• Britt Leigh

Building Internal Accountability

When I took The Four Tendencies Quiz, I confirmed what I largely knew to be true – I am able to stay accountable to others and their expectations, but I struggle to remain accountable to myself. In the book Better Than Before, Gretchen Rubin suggests that external accountability is key to my success. And while that holds some truth, I was curious to find strategies that allowed more room for internal accountability.


Accountability to Future Self


As someone who finds it easier to hold myself accountable to others, I found the suggestion of holding myself accountable to my future self intriguing. It begs the question: Is what I’m doing now making my future self happy? While this might not be foolproof, it’s a solid way to check your progress.


Competition

Another strategy I found compelling was to find more unique ways to challenge yourself. This is especially beneficial if you find that you are a competitive person, which I happen to be. For example, you might consider challenging yourself to see how many days in a row you can write 500 words. Or, you might tell yourself that instead of writing a chapter a day, you’re going to write ten chapters per week. Slightly larger goals can bolster motivation by encouraging internal competition and excitement. Just think, if you write ten chapters per week (at approximately 1000 words per chapter), you could have a full-length novel written in just six weeks. That’s exciting!


Rewards and ‘Punishments’

As discussed in a previous post, SMART goals can be particularly useful for internal motivation. Setting these goals, developing milestones, and tracking progress help build habits that drive accountability. Adding a reward system to these strategies is another way to ensure accountability. Warm baths, reading a favorite book, binge-watching some Netflix (might I suggest Bridgerton?). None of these cost much money and could provide the spark you need to complete a task. That is provided you are the kind of person who doesn’t give into these desires before your tasks are completed. If you are, I recommend establishing higher stakes. Some researchers have recommended putting money against your goals as it significantly increases the likelihood of goal accomplishment. You can do this by handing money to a trusted friend with the promise of completing your writing goals. If you don’t complete them, your friend would either keep or donate the money.

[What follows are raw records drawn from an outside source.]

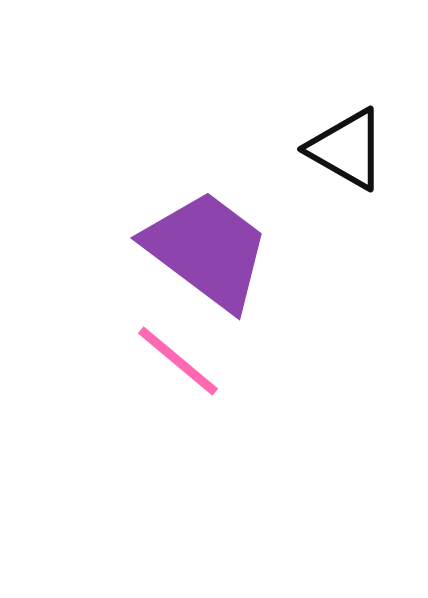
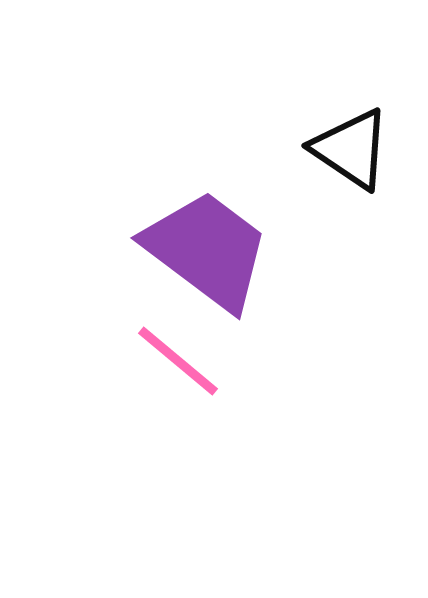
black triangle: moved 4 px right; rotated 4 degrees clockwise
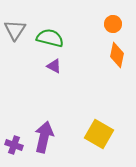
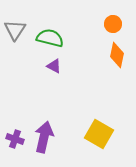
purple cross: moved 1 px right, 6 px up
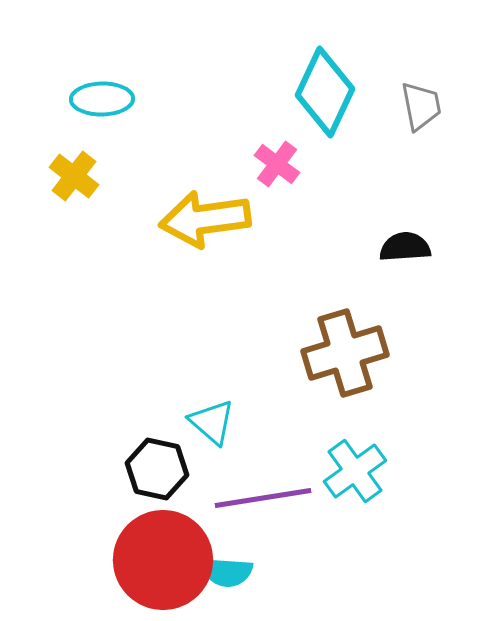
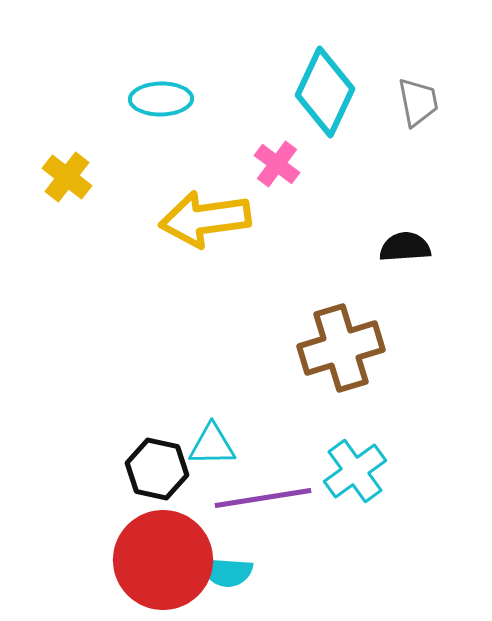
cyan ellipse: moved 59 px right
gray trapezoid: moved 3 px left, 4 px up
yellow cross: moved 7 px left, 1 px down
brown cross: moved 4 px left, 5 px up
cyan triangle: moved 23 px down; rotated 42 degrees counterclockwise
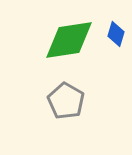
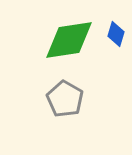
gray pentagon: moved 1 px left, 2 px up
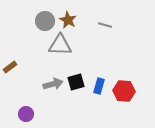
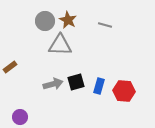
purple circle: moved 6 px left, 3 px down
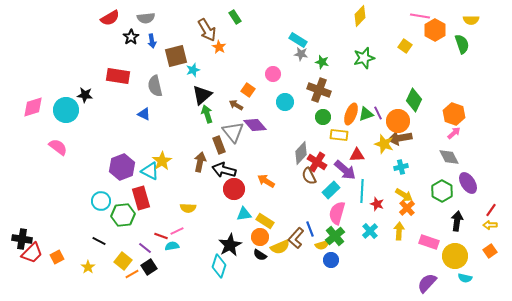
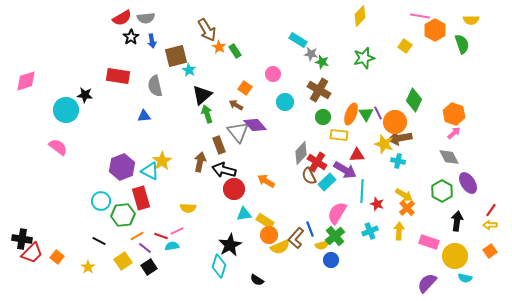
green rectangle at (235, 17): moved 34 px down
red semicircle at (110, 18): moved 12 px right
gray star at (301, 54): moved 10 px right
cyan star at (193, 70): moved 4 px left; rotated 24 degrees counterclockwise
orange square at (248, 90): moved 3 px left, 2 px up
brown cross at (319, 90): rotated 10 degrees clockwise
pink diamond at (33, 107): moved 7 px left, 26 px up
blue triangle at (144, 114): moved 2 px down; rotated 32 degrees counterclockwise
green triangle at (366, 114): rotated 42 degrees counterclockwise
orange circle at (398, 121): moved 3 px left, 1 px down
gray triangle at (233, 132): moved 5 px right
cyan cross at (401, 167): moved 3 px left, 6 px up; rotated 24 degrees clockwise
purple arrow at (345, 170): rotated 10 degrees counterclockwise
cyan rectangle at (331, 190): moved 4 px left, 8 px up
pink semicircle at (337, 213): rotated 15 degrees clockwise
cyan cross at (370, 231): rotated 21 degrees clockwise
orange circle at (260, 237): moved 9 px right, 2 px up
black semicircle at (260, 255): moved 3 px left, 25 px down
orange square at (57, 257): rotated 24 degrees counterclockwise
yellow square at (123, 261): rotated 18 degrees clockwise
orange line at (132, 274): moved 5 px right, 38 px up
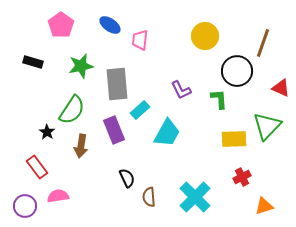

Intention Setting vs. Intention Follow-through

Everyone has a talent for intention setting, but it’s the intention follow-through that trips many of us up. To overcome this, we must make the follow-through as easy as possible. If you want to read every night before you go to bed, put your book on your pillow as a reminder. If you want to write any memories from last night’s dreams, set a journal and a pen on your nightstand. Setting the intention and staging the environment for completion should make follow-through easier. Of course, setting daily goals and avoiding overload are also key ways to stay motivated and accountable to your goals.


As you build your accountability system, consider trying out a few of the strategies outlined here. Not all of them will work for each person, but the ones that do should be added to your toolbox.